Some older plutonium pits — the explosive cores that detonate warheads — are checked to ensure they haven’t deteriorated, Mason said. He didn’t say whether the lab does that work.
A common test is to create a small burst that doesn’t cause a nuclear chain reaction in a weapon — known as criticality — but is strong enough to gauge its components.
Mason said the day might come when explosive nuclear tests resume, but he didn’t indicate whether he approved of the idea.
Democratic presidential candidate Joe Biden in a statement called the White House’s discussion to bring back underground nuclear testing “reckless” and “irresponsible.” The tests would have a destabilizing effect politically throughout the world, Biden said.
Bell said the best way to stop countries like China and Russia from doing any tests is to give the full teeth to the Comprehensive Test Ban Treaty.
Drafted in 1996, 184 countries have signed it, including the U.S. However, the U.S. is among the eight countries that must ratify it before it is enacted.
National labs and top military officials are required every year to ensure the safety and effectiveness of the nuclear stockpile without explosive testing.
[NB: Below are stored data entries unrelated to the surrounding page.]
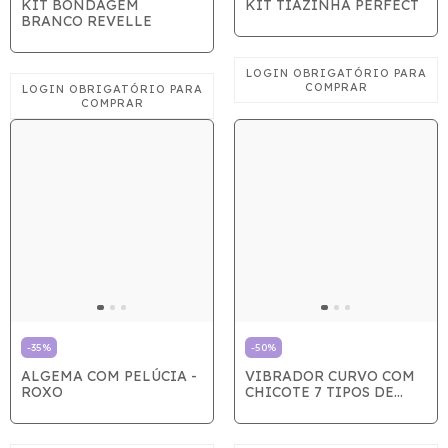
KIT BONDAGEM
KIT TIAZINHA PERFECT
BRANCO REVELLE
-
35
%
-
50
%
ALGEMA COM PELÚCIA -
VIBRADOR CURVO COM
ROXO
CHICOTE 7 TIPOS DE
VIBRAÇÕES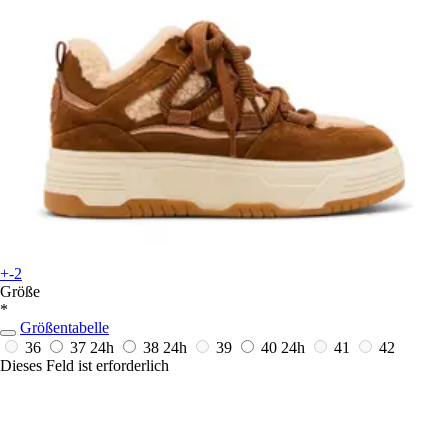
+-2
Größe
*
Größentabelle
36
37
24h
38
24h
39
40
24h
41
42
Dieses Feld ist erforderlich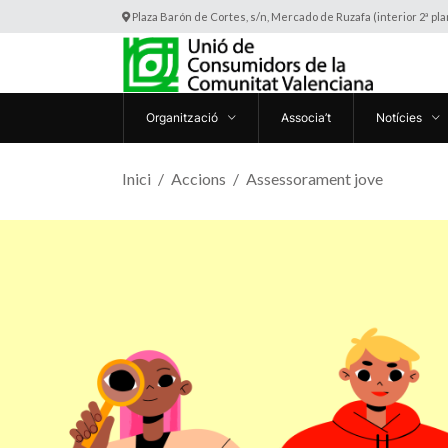
Plaza Barón de Cortes, s/n, Mercado de Ruzafa (interior 2ª pl
Organització
Associa’t
Notícies
Inici
Accions
Assessorament jove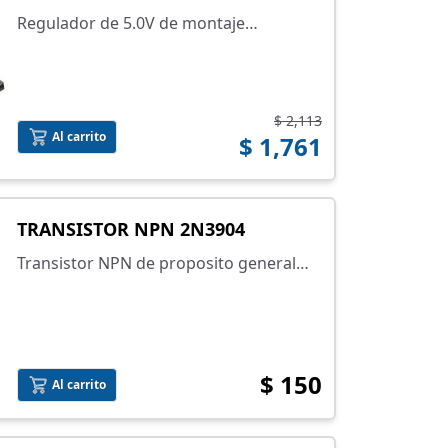
Regulador de 5.0V de montaje
superficial
$ 2,113
Al carrito
$ 1,761
TRANSISTOR NPN 2N3904
Transistor NPN de proposito general
2N3904
$ 150
Al carrito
However, the Energy Department’s 2020 stockpile stewardship plan contains language that suggests it is ready to return to such testing if necessary.
Many nuclear tests were conducted both above and below ground at the Nevada Test Site, which changed its name in 2010 to the Nevada National Security Site.
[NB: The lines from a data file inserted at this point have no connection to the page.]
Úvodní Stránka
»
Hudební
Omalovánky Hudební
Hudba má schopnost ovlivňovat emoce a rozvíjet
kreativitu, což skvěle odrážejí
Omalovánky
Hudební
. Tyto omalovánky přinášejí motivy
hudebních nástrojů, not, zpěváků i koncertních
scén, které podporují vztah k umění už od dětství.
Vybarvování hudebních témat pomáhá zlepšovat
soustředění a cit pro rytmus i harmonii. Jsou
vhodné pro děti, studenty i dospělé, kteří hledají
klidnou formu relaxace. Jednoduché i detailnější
One anti-nuclear activist said it was ironic the White House is contemplating a return to nuclear testing as the 75th anniversary of the Trinity Site blast approaches.
Trinity is the code name of the first atomic bomb test. The detonation took place July 16, 1945, near a Southern New Mexico military base.
“It’s just mind-blowing for me that we’re considering starting some level of testing again when we haven’t even cleaned up or taken care of the mess that developed out of all the testing that was done in the ‘40s, ‘50s and ‘60s,” said Tina Cordova of the Tularosa Basin Downwinders Consortium. “I want to know which community is going to say, ‘It’s OK to do this in my backyard.’ ”
Underground testing has fewer environmental impacts, but there is still harm that’s done with blasts and radiation of that magnitude, Cordova said.
“They tell you [it’s] safe, until it’s not, and then it’s catastrophic,” she said.